__Directive__
Go through the records and give the number of lines that include "zone", with nothing else.

==================================================

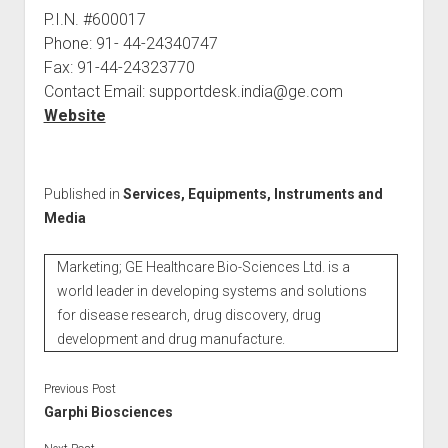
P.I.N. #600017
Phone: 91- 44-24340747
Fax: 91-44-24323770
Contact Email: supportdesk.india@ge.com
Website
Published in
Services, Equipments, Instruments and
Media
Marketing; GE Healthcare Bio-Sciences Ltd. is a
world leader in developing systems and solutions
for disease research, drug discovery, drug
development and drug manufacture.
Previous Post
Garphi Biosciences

==================================================

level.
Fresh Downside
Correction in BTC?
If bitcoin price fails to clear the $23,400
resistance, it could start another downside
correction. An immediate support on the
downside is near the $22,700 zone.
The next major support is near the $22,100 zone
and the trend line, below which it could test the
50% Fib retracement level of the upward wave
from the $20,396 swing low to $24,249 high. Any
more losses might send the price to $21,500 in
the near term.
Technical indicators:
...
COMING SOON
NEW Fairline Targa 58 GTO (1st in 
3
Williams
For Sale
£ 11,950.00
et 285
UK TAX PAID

==================================================

__Solved problem__
2